Study finds use of mobile app improved physician lab test ordering and diagnosis

Mobile health applications (apps) for improving diagnostic decision-making often lack clinical evaluation, but one app that has undergone testing by researchers is the Centers for Disease Control and Prevention PTT Advisor. In a recently published study in the Journal of the American Medical Informatics Association, researchers from Baylor College of Medicine and the CDC evaluated whether the app improves diagnostic and test ordering decisions of physicians for certain coagulation and bleeding disorders and if they find the app to be useful for learning.

“There are increasingly more physician-focused health apps available, and while physicians are becoming more comfortable using these apps, they don’t necessarily know which ones can help with diagnosis because they haven’t been evaluated,” said lead author Dr. Ashley Meyer, assistant professor of medicine at Baylor and researcher in the Houston Veterans Affairs Center for Innovations in Quality, Effectiveness and Safety (IQuESt). “Test ordering and diagnosis for certain hematologic disorders is particularly difficult for physicians. The team at the CDC’s Clinical Laboratory Integration into Healthcare Collaborative developed PTT Advisor to address these issues and approached our research group to conduct an evaluation.”

Meyer and her team looked to the literature for established methodologies to evaluate these types of apps. Finding none, they took this opportunity to establish a foundational methodology to evaluate the usefulness of these apps.

“Our first step was figuring out how to rigorously evaluate an app that aimed to improve physician decision-making, such as PTT Advisor, and then to use our methodology to evaluate the app,” Meyer said.

To evaluate the app, the evaluation team used eight vignettes based on real and challenging clinical cases that would prompt physicians to make clinical laboratory test ordering and diagnosis decisions. The scenarios tested physician decision-making while they sought help from one of two resources: PTT Advisor or usual clinical decision support (including any internet, text or personnel resources the physicians wanted). Forty-six physicians from seven different healthcare institutions participated in the study.

Each physician solved four of the eight vignettes using the app and the other four using usual clinical decision support.

“We found that using the app increased diagnostic accuracy, which is a good step forward given that we previously found 5 percent of U.S. adults are misdiagnosed every year,” Meyer said.
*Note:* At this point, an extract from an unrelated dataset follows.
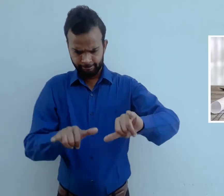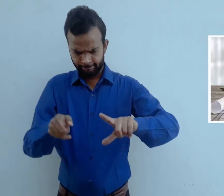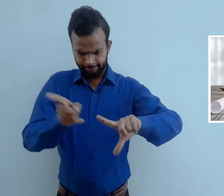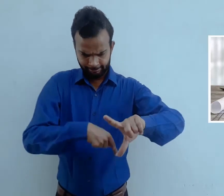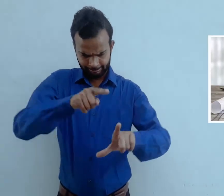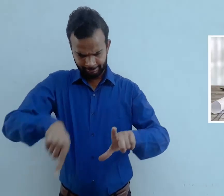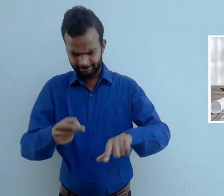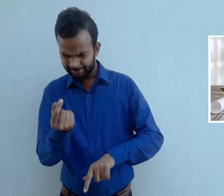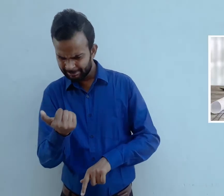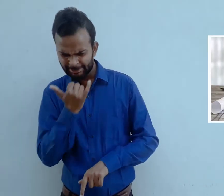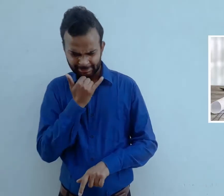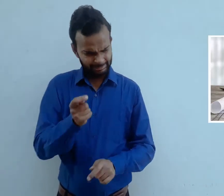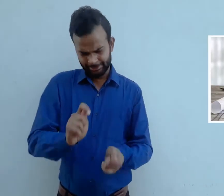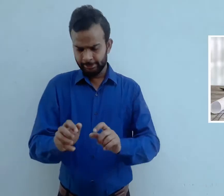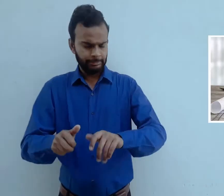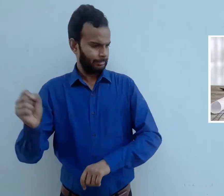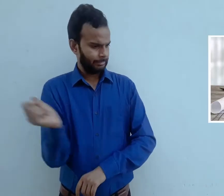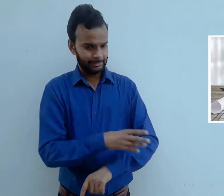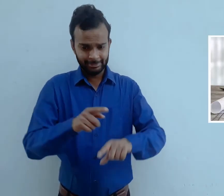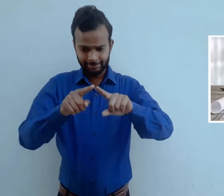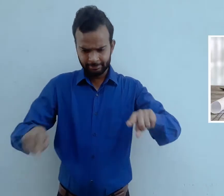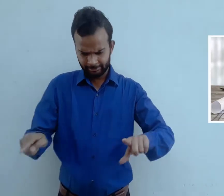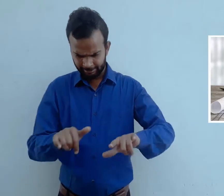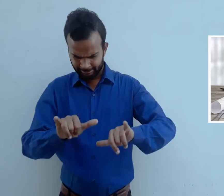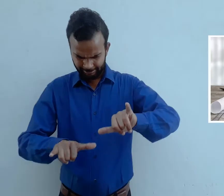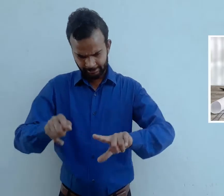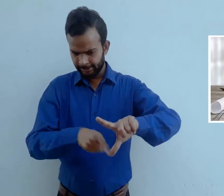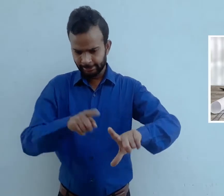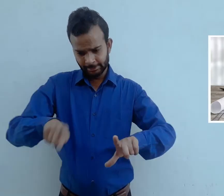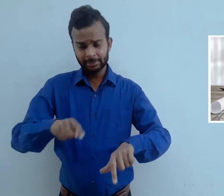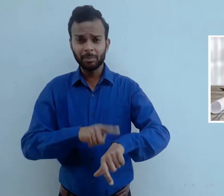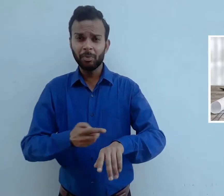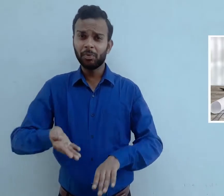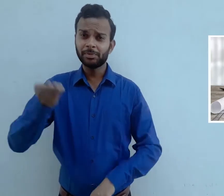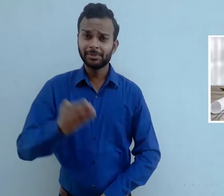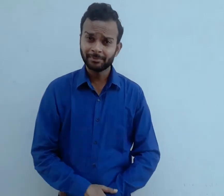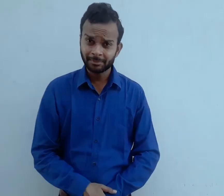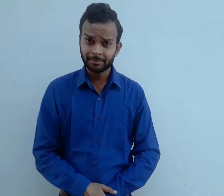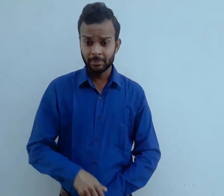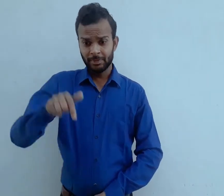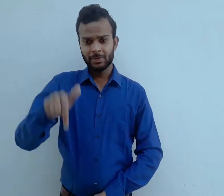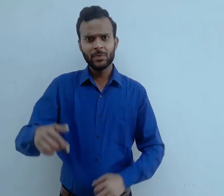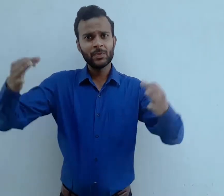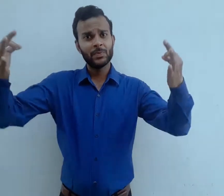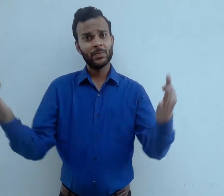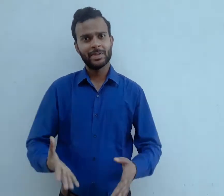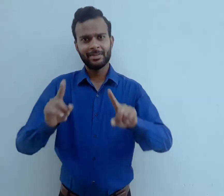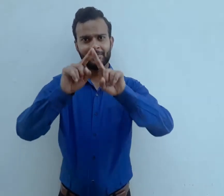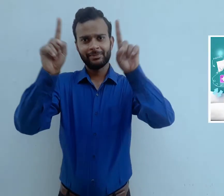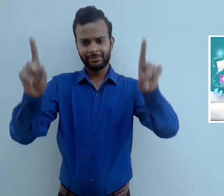Architects would take time in building their designs, drafting their designs for projects. Today we have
Results indicated that when physicians used the app, the accuracy of their diagnosis and testing decisions was 13 percent higher than when they used usual clinical decision support. Additionally, using the app helped them come to a diagnosis about 51 seconds faster than when they used usual clinical decision support – a reduction in time of 22 percent.

On a subsequent survey, physicians reported positive perceptions of the app’s potential for improved clinical decision-making and benefit to patients.